About this task ▸
Quote the entries below from the line with "thumb ip: (435, 377)" through the line with "wrist: (394, 659)", both ends included, and only those lines.

Extracted data ▸
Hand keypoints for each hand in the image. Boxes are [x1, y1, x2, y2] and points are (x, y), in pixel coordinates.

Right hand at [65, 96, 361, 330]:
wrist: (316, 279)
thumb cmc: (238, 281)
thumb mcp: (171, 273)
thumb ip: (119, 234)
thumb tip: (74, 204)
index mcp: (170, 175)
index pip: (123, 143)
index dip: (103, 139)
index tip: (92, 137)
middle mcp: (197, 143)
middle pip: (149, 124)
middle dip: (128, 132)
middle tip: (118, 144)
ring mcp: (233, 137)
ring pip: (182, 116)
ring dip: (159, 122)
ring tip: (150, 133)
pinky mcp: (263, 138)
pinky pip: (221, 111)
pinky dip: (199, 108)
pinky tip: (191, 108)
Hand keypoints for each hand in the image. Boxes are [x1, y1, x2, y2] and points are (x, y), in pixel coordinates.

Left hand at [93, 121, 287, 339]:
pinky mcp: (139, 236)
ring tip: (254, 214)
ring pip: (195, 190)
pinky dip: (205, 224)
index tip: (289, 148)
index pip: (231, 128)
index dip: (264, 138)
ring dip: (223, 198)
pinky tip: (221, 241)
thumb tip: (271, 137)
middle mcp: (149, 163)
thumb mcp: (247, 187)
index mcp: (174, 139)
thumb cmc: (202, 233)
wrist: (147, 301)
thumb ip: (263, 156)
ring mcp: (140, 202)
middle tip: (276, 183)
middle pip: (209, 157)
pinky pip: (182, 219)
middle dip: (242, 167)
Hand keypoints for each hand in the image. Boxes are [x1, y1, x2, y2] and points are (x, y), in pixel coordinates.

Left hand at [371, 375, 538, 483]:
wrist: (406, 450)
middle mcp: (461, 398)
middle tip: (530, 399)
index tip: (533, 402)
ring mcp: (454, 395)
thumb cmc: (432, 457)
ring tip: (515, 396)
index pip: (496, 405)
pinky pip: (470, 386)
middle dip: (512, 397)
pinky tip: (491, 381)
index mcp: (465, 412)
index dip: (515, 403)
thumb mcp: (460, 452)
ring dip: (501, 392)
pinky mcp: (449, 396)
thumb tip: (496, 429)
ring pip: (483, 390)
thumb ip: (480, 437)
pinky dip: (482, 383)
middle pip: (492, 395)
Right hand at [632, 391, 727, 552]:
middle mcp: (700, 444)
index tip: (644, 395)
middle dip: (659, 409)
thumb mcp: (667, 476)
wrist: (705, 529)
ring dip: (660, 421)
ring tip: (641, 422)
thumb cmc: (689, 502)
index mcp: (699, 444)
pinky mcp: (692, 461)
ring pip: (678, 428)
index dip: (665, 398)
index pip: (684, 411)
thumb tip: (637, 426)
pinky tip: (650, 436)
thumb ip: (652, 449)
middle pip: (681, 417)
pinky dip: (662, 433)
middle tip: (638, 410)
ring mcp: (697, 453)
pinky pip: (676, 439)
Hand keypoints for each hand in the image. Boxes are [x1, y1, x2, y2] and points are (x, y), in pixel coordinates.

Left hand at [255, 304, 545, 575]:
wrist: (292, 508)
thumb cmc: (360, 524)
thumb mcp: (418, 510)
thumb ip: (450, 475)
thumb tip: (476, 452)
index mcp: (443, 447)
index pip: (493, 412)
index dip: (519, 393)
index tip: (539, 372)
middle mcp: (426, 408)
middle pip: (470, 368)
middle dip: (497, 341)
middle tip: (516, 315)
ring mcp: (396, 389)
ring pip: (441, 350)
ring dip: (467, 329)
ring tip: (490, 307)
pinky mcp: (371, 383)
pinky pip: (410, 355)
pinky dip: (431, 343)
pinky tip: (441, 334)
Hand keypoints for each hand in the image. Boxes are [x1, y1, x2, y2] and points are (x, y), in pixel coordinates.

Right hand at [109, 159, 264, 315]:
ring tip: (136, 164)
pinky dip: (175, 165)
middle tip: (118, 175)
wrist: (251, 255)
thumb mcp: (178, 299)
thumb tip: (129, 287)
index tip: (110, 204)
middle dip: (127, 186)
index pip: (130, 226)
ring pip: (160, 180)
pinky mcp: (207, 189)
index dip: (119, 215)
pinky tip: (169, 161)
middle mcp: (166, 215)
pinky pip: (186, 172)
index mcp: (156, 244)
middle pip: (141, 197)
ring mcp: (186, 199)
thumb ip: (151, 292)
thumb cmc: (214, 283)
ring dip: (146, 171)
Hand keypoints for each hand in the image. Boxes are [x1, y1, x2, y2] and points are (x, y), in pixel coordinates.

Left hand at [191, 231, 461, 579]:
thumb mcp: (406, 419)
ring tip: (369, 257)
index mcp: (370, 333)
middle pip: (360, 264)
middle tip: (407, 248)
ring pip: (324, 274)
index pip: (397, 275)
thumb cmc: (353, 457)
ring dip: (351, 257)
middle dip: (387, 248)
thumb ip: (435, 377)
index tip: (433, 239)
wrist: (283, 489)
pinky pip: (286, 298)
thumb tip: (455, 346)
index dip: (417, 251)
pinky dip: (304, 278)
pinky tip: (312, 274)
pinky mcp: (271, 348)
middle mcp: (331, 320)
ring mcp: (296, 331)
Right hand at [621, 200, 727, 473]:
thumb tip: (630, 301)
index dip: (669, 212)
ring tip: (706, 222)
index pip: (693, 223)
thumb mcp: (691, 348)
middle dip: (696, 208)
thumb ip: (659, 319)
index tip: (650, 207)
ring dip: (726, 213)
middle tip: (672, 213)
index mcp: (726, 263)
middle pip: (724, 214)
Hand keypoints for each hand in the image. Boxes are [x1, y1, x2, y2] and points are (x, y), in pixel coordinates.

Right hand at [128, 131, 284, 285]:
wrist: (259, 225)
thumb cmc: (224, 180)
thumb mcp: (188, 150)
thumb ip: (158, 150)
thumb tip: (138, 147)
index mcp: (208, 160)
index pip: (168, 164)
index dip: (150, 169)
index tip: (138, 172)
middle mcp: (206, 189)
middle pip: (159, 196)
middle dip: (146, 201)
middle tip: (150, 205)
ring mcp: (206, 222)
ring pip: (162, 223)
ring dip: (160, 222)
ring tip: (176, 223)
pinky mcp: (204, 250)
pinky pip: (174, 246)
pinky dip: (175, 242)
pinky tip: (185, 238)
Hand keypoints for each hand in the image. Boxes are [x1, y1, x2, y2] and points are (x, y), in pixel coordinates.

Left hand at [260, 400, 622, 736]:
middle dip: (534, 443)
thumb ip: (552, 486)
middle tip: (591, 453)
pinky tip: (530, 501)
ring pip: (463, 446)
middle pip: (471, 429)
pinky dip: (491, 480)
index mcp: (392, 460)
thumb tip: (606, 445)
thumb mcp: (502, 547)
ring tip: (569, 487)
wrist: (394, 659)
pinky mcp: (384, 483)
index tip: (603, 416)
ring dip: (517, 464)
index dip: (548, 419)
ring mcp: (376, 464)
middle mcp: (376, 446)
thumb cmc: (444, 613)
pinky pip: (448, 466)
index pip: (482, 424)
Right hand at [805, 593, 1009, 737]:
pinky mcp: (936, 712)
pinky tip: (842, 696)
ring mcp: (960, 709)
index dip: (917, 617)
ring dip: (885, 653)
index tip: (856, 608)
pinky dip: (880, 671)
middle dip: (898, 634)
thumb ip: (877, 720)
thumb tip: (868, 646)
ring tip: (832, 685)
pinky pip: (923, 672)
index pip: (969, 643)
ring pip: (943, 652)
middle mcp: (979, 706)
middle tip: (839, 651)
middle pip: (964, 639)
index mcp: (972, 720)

Exercise result ▸
thumb ip: (435, 377)
index tip: (433, 239)
wrist: (283, 489)
pinky pip: (286, 298)
thumb tip: (455, 346)
index dip: (417, 251)
pinky dip: (304, 278)
pinky tip: (312, 274)
pinky mcp: (271, 348)
middle mcp: (331, 320)
ring mcp: (296, 331)
Right hand at [621, 200, 727, 473]:
thumb tip: (630, 301)
index dip: (669, 212)
ring tip: (706, 222)
index pip: (693, 223)
thumb mcp: (691, 348)
middle dip: (696, 208)
thumb ip: (659, 319)
index tip: (650, 207)
ring dip: (726, 213)
middle tip: (672, 213)
index mcp: (726, 263)
middle pip: (724, 214)
Hand keypoints for each hand in the image. Boxes are [x1, y1, x2, y2] and points are (x, y), in pixel coordinates.

Right hand at [128, 131, 284, 285]:
wrist: (259, 225)
thumb cmc: (224, 180)
thumb mcp: (188, 150)
thumb ip: (158, 150)
thumb tip: (138, 147)
index mcp: (208, 160)
index pip: (168, 164)
index dip: (150, 169)
index tip: (138, 172)
middle mcp: (206, 189)
middle pip: (159, 196)
middle dip: (146, 201)
middle tip: (150, 205)
ring mcp: (206, 222)
ring pip: (162, 223)
ring dip: (160, 222)
ring tip: (176, 223)
pinky mcp: (204, 250)
pinky pip: (174, 246)
pinky dip: (175, 242)
pinky tip: (185, 238)
Hand keypoints for each hand in the image. Boxes are [x1, y1, x2, y2] and points are (x, y), in pixel coordinates.

Left hand at [260, 400, 622, 736]:
middle dip: (534, 443)
thumb ip: (552, 486)
middle tip: (591, 453)
pinky tip: (530, 501)
ring pip: (463, 446)
middle pip: (471, 429)
pinky dip: (491, 480)
index mcp: (392, 460)
thumb tip: (606, 445)
thumb mcp: (502, 547)
ring tip: (569, 487)
wrist: (394, 659)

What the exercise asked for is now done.